JOB 1 |
Select every line in the entries that contains the string "qSketchRegion", and treat uppercase and lowercase letters as different.

:: EXCERPTED TEXT

Mid-morning. I sit in the cabin reading Walden as a cold rain slants into the weeds.  The long, winding stream of words sparkles with insight, but after riding the raft of Thoreau’s consciousness for several hours I lose track of where it’s going.  I know that’s the point––the journey matters, not the destination––but the woodstove is blazing and I’m getting sleepy.   I’ve been on page 166 for a long time: “Every man has to learn the points of compass again as often as he wakes, whether from sleep or any abstraction. Not till we are lost, in other words not till we have lost the world, do we begin to find ourselves, and realize where we are and the infinite extent of our relations.”
 
A while later I startle awake to my own snoring. Too groggy to “find myself,” or the world Thoreau describes, I turn on the transistor radio and crank the volume.  The dictatorial tone and good versus evil world-view rises from a conservative Christian station.  The speaker, a Baptist pastor from Kansas, says he is going to explain the difference between spirituality and religion.  After a prayer, he launches into his talk.  He says that religion is like the Ten Commandments––all rules and doctrine.  Spirituality, on the other hand, is how one applies this doctrine to life, how religion is lived.  This seems logical, but insufficient.  The preacher starts in on one of the commandments, on not committing adultery and what “God requires.” But he never gets to the spiritual applications, so I switch him off.
 
My attention abruptly shifts to the window: a cottonwood branch near the cabin cracks in the wind and falls vertically, sticking upright in the soft mud like a staff dropped from the heavens by some lost prophet.  I keep watching, wondering if I will ever see the wind spear the ground again. As the tree shakes and its leaves rise in a swirl, I consider the mystery of the wind, how it is silent and invisible except when it touches the world—snapping off dead limbs or cooling wet skin. Yesterday I woke to the low teetering whistle of an empty beer bottle I left on the cabin steps.  Though I couldn’t see the bottle, I recognized the eerie shifting tones from my youth and from my recent attempts to show my young son, Bennett, how to make a bottle “sing.”

::::
:: EXERCISE MATERIAL

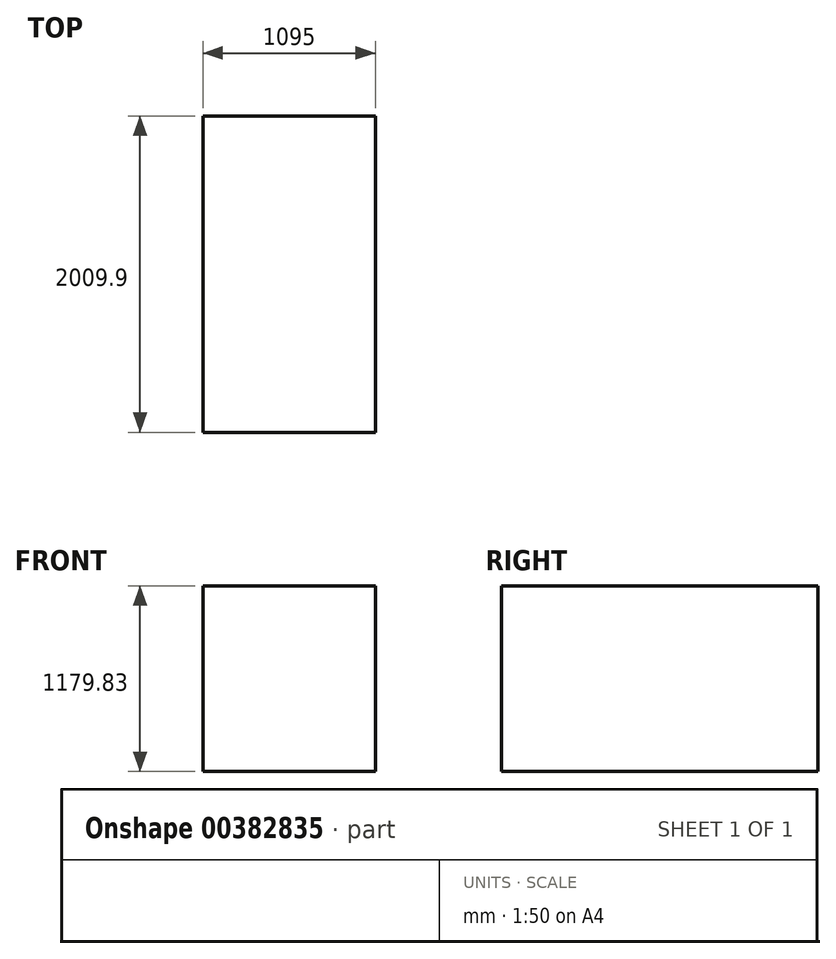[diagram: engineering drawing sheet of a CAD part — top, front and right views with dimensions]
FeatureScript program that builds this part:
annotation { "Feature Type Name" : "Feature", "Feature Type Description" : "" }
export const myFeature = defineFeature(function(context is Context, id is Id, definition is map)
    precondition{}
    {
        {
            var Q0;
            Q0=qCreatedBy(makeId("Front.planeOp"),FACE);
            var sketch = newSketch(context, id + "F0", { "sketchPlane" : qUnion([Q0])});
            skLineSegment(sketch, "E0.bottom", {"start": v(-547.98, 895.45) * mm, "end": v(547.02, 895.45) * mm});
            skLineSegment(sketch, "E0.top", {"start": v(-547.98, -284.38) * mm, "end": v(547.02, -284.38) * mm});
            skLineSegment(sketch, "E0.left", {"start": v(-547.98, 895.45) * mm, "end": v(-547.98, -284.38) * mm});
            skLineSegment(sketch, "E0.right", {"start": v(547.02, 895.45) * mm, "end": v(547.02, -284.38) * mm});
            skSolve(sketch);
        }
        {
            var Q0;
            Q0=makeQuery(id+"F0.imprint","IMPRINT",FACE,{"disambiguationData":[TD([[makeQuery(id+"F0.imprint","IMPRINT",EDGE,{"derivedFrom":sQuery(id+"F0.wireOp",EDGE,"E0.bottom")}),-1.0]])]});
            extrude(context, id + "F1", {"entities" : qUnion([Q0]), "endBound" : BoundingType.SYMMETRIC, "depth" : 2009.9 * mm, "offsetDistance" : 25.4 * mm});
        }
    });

::::
:: EXERCISE MATERIAL

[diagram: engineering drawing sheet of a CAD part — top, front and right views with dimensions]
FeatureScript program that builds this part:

::::
:: EXERCISE MATERIAL

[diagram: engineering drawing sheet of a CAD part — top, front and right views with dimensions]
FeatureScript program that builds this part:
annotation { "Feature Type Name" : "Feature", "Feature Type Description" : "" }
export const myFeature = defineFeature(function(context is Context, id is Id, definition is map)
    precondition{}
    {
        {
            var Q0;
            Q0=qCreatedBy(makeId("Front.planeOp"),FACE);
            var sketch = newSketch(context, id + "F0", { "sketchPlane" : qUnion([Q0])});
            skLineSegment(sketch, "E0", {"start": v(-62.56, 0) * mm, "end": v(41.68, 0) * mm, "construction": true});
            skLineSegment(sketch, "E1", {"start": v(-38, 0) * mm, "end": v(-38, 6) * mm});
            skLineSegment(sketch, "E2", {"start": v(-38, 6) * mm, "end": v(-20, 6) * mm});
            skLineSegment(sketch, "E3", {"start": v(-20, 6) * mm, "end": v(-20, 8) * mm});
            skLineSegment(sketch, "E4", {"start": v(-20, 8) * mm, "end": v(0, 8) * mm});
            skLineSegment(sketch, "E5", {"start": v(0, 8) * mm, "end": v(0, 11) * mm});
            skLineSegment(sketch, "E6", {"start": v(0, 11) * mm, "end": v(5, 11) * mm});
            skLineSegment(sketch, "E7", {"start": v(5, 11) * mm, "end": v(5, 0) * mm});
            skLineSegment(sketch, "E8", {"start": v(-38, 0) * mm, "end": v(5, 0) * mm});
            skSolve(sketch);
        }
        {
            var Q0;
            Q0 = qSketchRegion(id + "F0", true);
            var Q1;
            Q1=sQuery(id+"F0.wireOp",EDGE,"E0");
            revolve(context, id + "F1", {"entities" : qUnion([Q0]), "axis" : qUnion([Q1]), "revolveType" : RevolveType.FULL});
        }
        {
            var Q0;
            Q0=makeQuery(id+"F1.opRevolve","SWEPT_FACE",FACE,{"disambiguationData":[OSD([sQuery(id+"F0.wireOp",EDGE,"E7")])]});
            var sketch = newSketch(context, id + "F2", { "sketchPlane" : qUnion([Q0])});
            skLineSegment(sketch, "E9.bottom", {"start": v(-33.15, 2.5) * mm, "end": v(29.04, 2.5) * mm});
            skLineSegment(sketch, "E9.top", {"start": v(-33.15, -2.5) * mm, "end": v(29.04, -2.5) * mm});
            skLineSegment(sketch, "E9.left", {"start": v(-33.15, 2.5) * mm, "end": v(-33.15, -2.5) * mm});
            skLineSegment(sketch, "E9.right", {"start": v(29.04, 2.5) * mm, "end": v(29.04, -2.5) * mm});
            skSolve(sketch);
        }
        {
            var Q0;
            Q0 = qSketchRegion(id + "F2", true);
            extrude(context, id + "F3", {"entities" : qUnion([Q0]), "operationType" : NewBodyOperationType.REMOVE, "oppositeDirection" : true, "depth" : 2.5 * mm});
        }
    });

::::

JOB 2 |
Translate this sentence from the excerpt about reading Walden in the cabin into Spanish: "After a prayer, he launches into his talk."

TASK RESULT 1 |
            Q0 = qSketchRegion(id + "F0", true);
            Q0 = qSketchRegion(id + "F2", true);

TASK RESULT 2 |
Después de una oración, se lanza a su charla.